Why do you think women are so often the survivors of sexual violence during conflict?
Women and girls are targeted because they are often the repository for cultural identity: We are the first storytellers, we bring up our children, we teach them how to behave. So they are attacked by violent extremists and terrorist groups who want to break that cultural identity. What can be done for survivors of sexual violence?
Anywhere in the world, if you’ve been raped, there is a stigma. But the victims of sexual violence need rehabilitation, reparations and redress. The UN has already put forward a list of recommendations, including better training, safeguarding and medical screening. Is there anything else that you would add to that list?

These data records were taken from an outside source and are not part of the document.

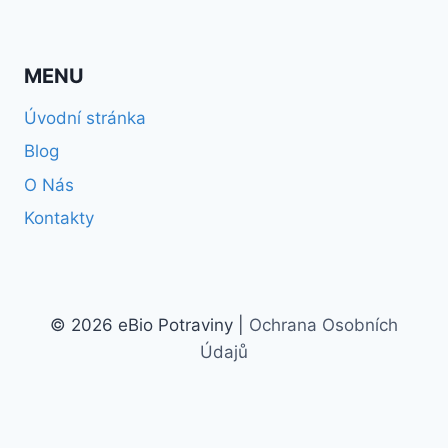
MENU
Úvodní stránka
Blog
O Nás
Kontakty
© 2026 eBio Potraviny |
Ochrana Osobních
Údajů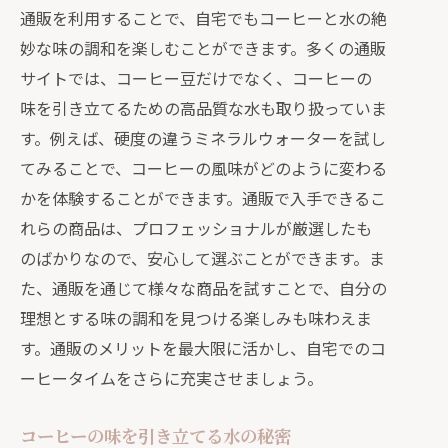
通販を利用することで、自宅でもコーヒーと水の絶
妙な味の調和を楽しむことができます。多くの通販
サイトでは、コーヒー豆だけでなく、コーヒーの
味を引き立てるための高品質な水も取り扱っていま
す。例えば、硬度の違うミネラルウォーターを試し
てみることで、コーヒーの風味がどのように変わる
かを体験することができます。通販で入手できるこ
れらの商品は、プロフェッショナルが厳選したも
のばかりなので、安心して選ぶことができます。ま
た、通販を通じて様々な商品を試すことで、自分の
理想とする味の調和を見つける楽しみも味わえま
す。通販のメリットを最大限に活かし、自宅でのコ
ーヒータイムをさらに充実させましょう。
コーヒーの味を引き立てる水の秘密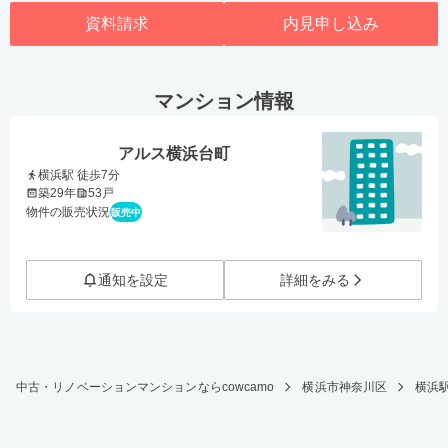
資料請求
内見申し込み
マンション情報
アルス横浜台町
横浜駅 徒歩7分
築29年
53戸
物件の販売状況
販売中
通知を設定
詳細をみる
中古・リノベーションマンションならcowcamo
横浜市神奈川区
横浜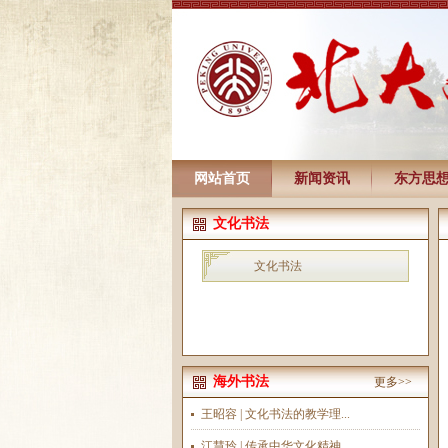
网站首页
新闻资讯
东方思
文化书法
文化书法
海外书法
更多>>
王昭容 | 文化书法的教学理...
江慧玲 | 传承中华文化精神...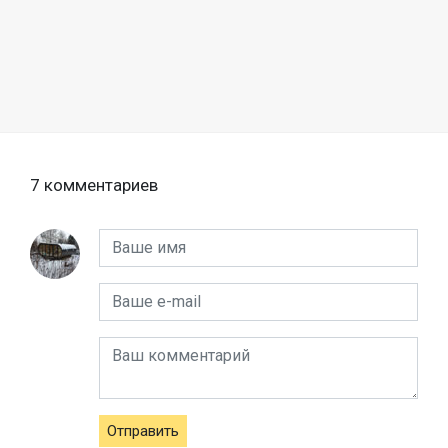
7 комментариев
Отправить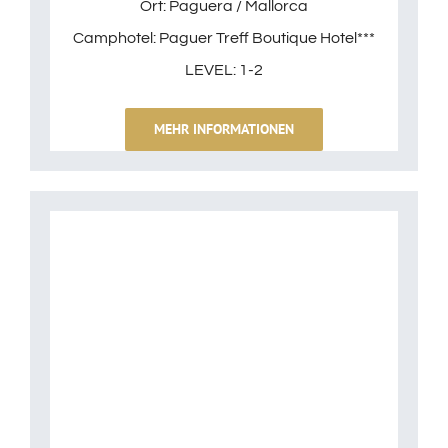
Ort: Paguera / Mallorca
Camphotel: Paguer Treff Boutique Hotel***
LEVEL: 1-2
MEHR INFORMATIONEN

It would be very good if we could invest in women’s groups, to lead grassroots efforts; to engage with traditional and religious leaders, so we can shift the shame and stigma of sexual violence from the victims onto the perpetrators. In the case of Nigeria, the managers of the camps need to improve food security, so women aren’t forced into sexual transactions for survival. I would like to see counsellors and clinics in every camp so the help is actually where you need it. And I would like to see a formal referral mechanism between the camp authorities and humanitarian organisations so that displaced women and girls can, as standard, access gender-based violence screening services. To ask women, as a matter of course, if they have been the victim of bullying; to start with that, rather than even talking about violence. That way we won’t miss the issue, because someone is far more likely to confess to being bullied or coerced than rape or sexual violence. Is there a link between gender inequality and sexual violence?

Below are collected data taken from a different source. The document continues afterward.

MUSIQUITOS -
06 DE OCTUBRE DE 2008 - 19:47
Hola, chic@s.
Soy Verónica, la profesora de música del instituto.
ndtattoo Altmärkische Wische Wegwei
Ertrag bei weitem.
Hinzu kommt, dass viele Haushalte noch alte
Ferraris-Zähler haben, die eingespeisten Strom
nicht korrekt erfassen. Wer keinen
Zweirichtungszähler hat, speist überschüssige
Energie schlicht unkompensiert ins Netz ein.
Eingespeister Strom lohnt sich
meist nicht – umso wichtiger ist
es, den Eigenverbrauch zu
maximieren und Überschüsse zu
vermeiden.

I think the reason we are so ill-equipped to help people in the North East of Nigeria is because our sexual health and reproductive services just aren’t good enough in the first place. We need to ensure that HIV prevention and treatment of sexually transmitted infection is universal. And, of course, sexual violence doesn’t only happen to women. But in a culture where women cannot talk about sexual violence, can you imagine a man admitting to having been raped? If our public health and social safety services – I don’t want to use the word 'welfare' – were strong enough in the first place, then it wouldn’t be that difficult to look after the people in the camps. But they’re not. The social safety framework in Nigeria isn’t the government; it’s the extended family. And so when that fails, women are left incredibly vulnerable. But if you strengthen the community, then that community is better placed to support those in distress; those who have been the victim of conflict.